Dans la rue, Chris, un chauffeur de taxi, est horrifié par la vision d'une jeune fille poignardée à la poitrine et cherche à stopper l'assaillant. «J'ai dit à mon client : "je vais essayer de le frapper, de le faucher". J'ai fait demi-tour et j'ai essayé, mais il m'a évité».
«Il y avait ce type avec un très long couteau qui poignardait au hasard. Ça me soulevait le coeur. Un vrai animal», a-t-il raconté à la radio londonienne LBC. Il a décrit l'assaillant comme étant grand avec une courte barbe et de type méditerranéen.
Des vidéos partagées sur les réseaux sociaux montraient la police entrer dans des bars et des restaurants pour sommer sans ménagement les clients de se coucher sous les tables, hurlant : «Baissez-vous, baissez-vous!».
«Je viens de parler avec un chef cuisinier qui avait du sang sur l'épaule.

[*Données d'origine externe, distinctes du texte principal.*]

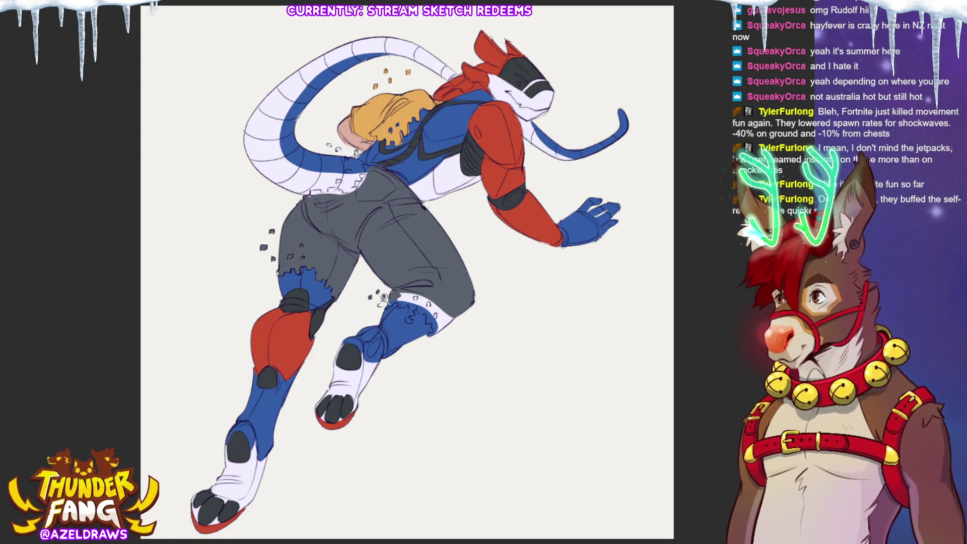
{"action": "left_click_drag", "start_coordinate": [405, 282], "coordinate": [399, 285]}
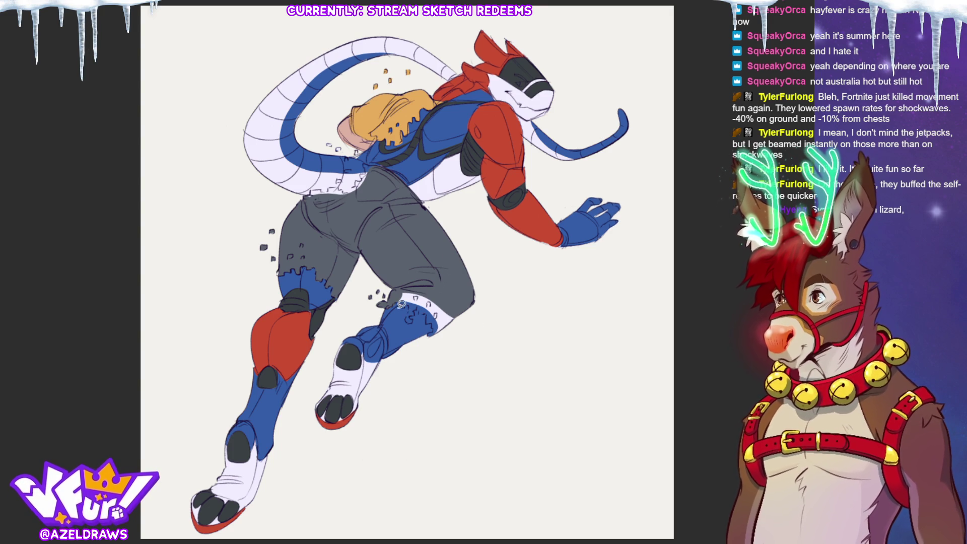
{"action": "mouse_move", "coordinate": [406, 304]}
{"action": "left_mouse_down"}
{"action": "mouse_move", "coordinate": [408, 317]}
{"action": "mouse_move", "coordinate": [423, 301]}
{"action": "mouse_move", "coordinate": [403, 287]}
{"action": "mouse_move", "coordinate": [428, 308]}
{"action": "mouse_move", "coordinate": [461, 305]}
{"action": "mouse_move", "coordinate": [439, 294]}
{"action": "left_mouse_up"}
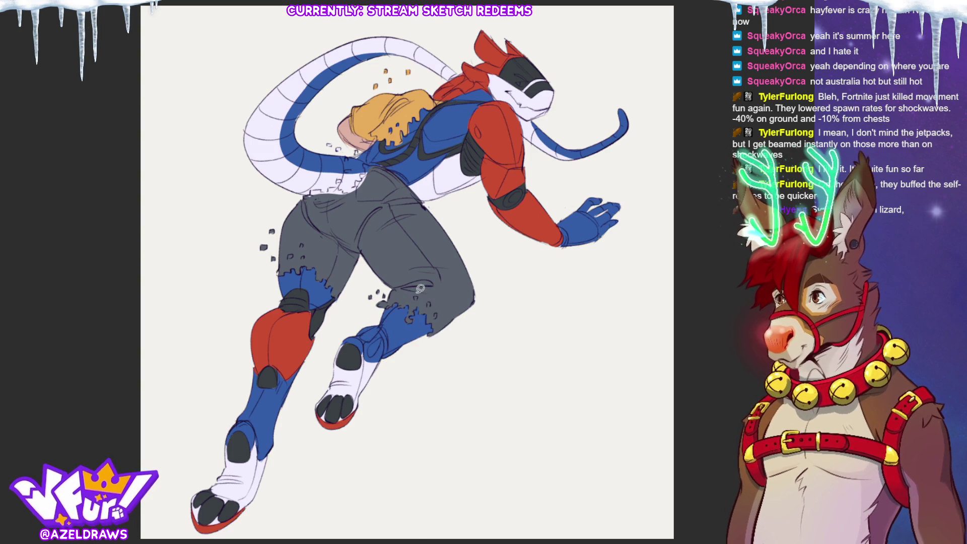
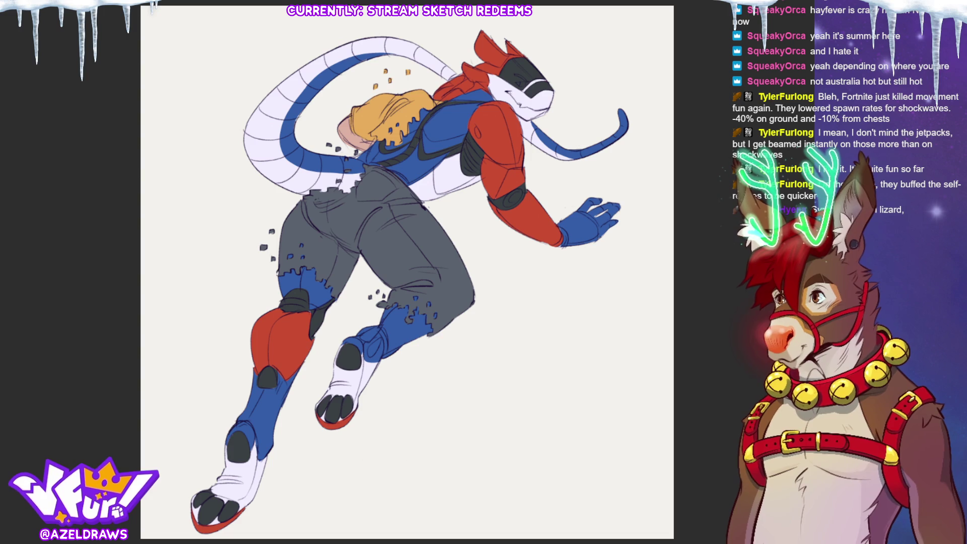
Zoom in on the head and paint a bright cyan eye with a dark pupil on the visor.
{"action": "scroll", "coordinate": [519, 86], "scroll_direction": "up", "scroll_amount": 5}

Il était sous le choc. Il m'a dit que trois personnes avaient attaqué son restaurant avec des couteaux et des machettes», a dit à l'AFP Gerard Kavanar, 46 ans, qui habite le quartier.
Un autre chauffeur de taxi a confié à Sky News le témoignage de deux clients du restaurant Black & Blue qu'il a raccompagnés chez eux.
Ce couple est parvenu à empêcher les assaillants d'entrer dans l'établissement. «Elle a réussi a maintenir la porte fermée pendant quelques secondes avant qu'ils [les agresseurs] ne l'enfoncent. Ils ont ensuite réussi à s'enfuir par une porte dérobée et ont à priori sauvé la vie de 20 personnes», a-t-il déclaré.
Au pied du Shard, le plus haut gratte-ciel de Londres, une lycéenne grelote de froid dans la nuit, le regard perdu. «Mon petit ami [...] a été pourchassé par l'un des assaillants avec un couteau», raconte-t-elle, encore sous le choc, à l'AFP.
Au bord des larmes, l'adolescente confie que sa tante a déjà réchappé la semaine dernière à l'attentat-suicide qui a eu lieu à la fin d'un concert d'Ariana Grande à Manchester et a fait 22 morts.